Jamie McGoldrick has denied that Yemeni rebels are smuggling arms through Hodeida port saying that a UN verification mechanism had “never found any weapons” on arriving ships.
As with the Israeli ten-year siege of the Gaza Strip, we are witnessing the collective punishment of a civilian population in Yemen for political ends.
The blockades of both Gaza and Yemen are causing enormous humanitarian suffering, are man-made disasters and could easily be lifted with political will.
Western governments have been fuelling the Yemeni crisis through lucrative weapon sales to Riyadh used in Saudi’s three year bombing campaign. Amnesty International has argued that:
“Countries such as the USA, UK and France, which continue to supply coalition members with arms, are allowing Saudi Arabia and its allies to flagrantly flout international law and risk being complicit in grave violations, including war crimes.”

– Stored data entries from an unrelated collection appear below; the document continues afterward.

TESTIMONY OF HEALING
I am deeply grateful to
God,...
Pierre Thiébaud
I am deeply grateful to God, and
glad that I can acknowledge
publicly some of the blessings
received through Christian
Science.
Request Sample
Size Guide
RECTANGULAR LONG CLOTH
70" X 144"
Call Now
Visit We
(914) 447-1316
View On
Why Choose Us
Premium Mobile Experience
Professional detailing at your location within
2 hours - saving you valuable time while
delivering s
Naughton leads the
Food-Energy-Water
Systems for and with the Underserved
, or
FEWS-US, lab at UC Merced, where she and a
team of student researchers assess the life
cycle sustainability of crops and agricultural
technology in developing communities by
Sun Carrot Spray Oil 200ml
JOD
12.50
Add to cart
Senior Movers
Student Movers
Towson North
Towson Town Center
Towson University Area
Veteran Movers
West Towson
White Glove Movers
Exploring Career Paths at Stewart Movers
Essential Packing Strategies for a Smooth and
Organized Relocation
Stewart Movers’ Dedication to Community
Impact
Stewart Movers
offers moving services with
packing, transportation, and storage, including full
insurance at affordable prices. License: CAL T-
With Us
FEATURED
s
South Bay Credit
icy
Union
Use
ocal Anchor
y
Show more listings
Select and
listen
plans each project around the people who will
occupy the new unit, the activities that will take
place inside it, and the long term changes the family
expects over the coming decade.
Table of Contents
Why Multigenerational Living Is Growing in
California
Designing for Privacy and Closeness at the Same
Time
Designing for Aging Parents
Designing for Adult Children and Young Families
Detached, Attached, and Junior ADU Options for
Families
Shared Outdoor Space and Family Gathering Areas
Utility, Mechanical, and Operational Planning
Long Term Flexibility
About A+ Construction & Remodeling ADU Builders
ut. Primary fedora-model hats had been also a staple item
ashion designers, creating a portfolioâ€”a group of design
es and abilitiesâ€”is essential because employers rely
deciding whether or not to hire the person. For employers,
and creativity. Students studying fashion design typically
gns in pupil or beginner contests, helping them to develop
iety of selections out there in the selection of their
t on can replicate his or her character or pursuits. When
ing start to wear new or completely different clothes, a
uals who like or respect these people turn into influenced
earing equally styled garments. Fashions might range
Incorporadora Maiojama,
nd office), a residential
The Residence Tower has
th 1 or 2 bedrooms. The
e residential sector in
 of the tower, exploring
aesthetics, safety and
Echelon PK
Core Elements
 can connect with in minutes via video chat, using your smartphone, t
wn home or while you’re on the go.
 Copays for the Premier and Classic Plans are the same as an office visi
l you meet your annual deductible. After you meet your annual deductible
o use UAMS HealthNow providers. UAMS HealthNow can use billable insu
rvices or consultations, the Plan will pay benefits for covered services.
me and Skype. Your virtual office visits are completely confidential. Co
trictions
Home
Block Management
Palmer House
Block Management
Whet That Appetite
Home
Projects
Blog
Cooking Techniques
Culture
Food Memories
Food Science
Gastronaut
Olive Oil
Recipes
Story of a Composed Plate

Amnesty urges these countries to: “immediately halt the flow of arms and military assistance to members of the Saudi-led coalition for use in Yemen. This includes any equipment or logistical support being used to maintain this blockade.”
The UK has licensed $4.6 billion worth of arms sales to the Saudi regime, a relationship described as ‘shameful’ by Campaign Against Arms Trade, given Riyadh’s record as “one of the world’s most authoritarian regimes.”
France, too, has sold “€9 billion of weaponry to Saudi Arabia from 2010-2016, amounting to 15-20 per cent of France’s annual arms exports.”
And the United States has “designed and negotiated a package totalling approximately $110 billion” with Riyadh in 2017 following on from a total of $115 billion approved in arms sales by the Obama administration in 2009-2016.
Su-ming Khoo has argued that “[i]n conflict situations, the deliberate, indiscriminate and criminal targeting of civilians and civilian structures such as hospitals and schools marks an all-time low in respect for the most basic humanitarian norms and laws.” This is underscored by the Human Rights Watch World Report 2017 which warns against a “global assault on human rights.”
Yemen appears to be a prime example of this deterioration in the climate for human rights which, perhaps, really took root in the ‘war on terror’ that followed the 9 September 2001 attacks on Washington and New York.
Even in the context of new ‘lows’ in the application of international laws and norms, the scale of the Yemeni crisis should cause international alarm and provoke immediate action to end hostilities, particularly the Saudi airstrikes and blockade.
A besieged and starved population has been pushed to the brink of famine and is already subject to malaria, dengue fever, diphtheria, and cholera. This is a moment when the UK, US and France should re-evaluate its relationship with Riyadh and the diplomatic and humanitarian poisoning caused by their trade in arms.